§ Your instructions
Identify every line below that contains the word "Leben", and copy each one in full. Case counts.

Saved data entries
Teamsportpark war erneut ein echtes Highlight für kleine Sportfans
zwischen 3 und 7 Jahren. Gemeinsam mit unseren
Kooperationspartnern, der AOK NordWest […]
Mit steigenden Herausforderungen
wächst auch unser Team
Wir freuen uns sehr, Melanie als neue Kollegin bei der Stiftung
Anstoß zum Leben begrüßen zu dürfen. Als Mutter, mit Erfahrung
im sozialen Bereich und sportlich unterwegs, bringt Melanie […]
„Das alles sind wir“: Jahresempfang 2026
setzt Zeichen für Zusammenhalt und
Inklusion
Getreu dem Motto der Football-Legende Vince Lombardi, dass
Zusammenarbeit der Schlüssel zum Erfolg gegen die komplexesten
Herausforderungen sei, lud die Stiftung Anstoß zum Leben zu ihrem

* * *

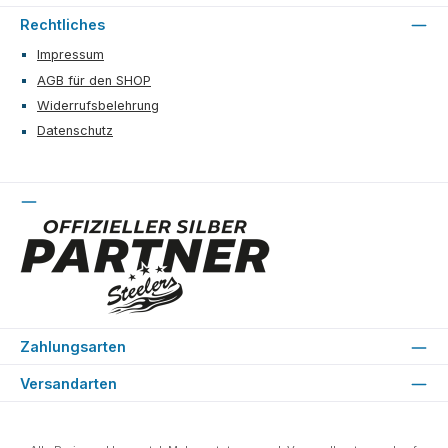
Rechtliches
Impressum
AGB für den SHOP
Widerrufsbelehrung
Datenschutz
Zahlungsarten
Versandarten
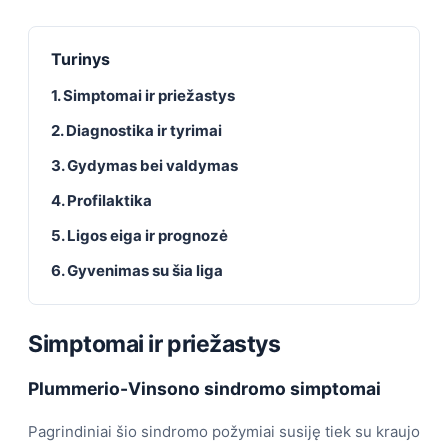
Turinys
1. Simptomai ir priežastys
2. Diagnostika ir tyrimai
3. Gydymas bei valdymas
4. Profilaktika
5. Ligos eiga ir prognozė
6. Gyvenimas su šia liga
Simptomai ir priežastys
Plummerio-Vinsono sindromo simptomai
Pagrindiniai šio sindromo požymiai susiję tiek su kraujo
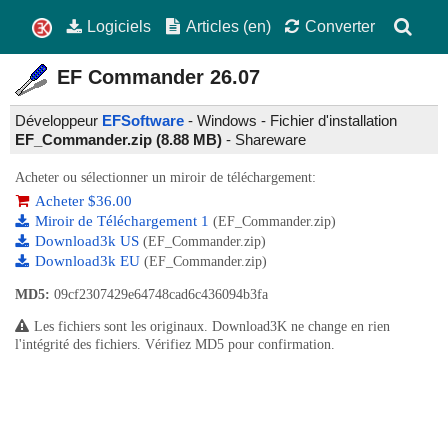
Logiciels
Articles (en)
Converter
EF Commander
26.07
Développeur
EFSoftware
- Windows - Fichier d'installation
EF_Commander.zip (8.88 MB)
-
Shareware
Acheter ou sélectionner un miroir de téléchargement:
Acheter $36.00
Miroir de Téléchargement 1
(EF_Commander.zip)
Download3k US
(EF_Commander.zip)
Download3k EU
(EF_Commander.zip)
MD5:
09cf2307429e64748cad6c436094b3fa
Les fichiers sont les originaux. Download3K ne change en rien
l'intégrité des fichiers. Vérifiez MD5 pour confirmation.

§ Answer section
Anstoß zum Leben begrüßen zu dürfen. Als Mutter, mit Erfahrung
Herausforderungen sei, lud die Stiftung Anstoß zum Leben zu ihrem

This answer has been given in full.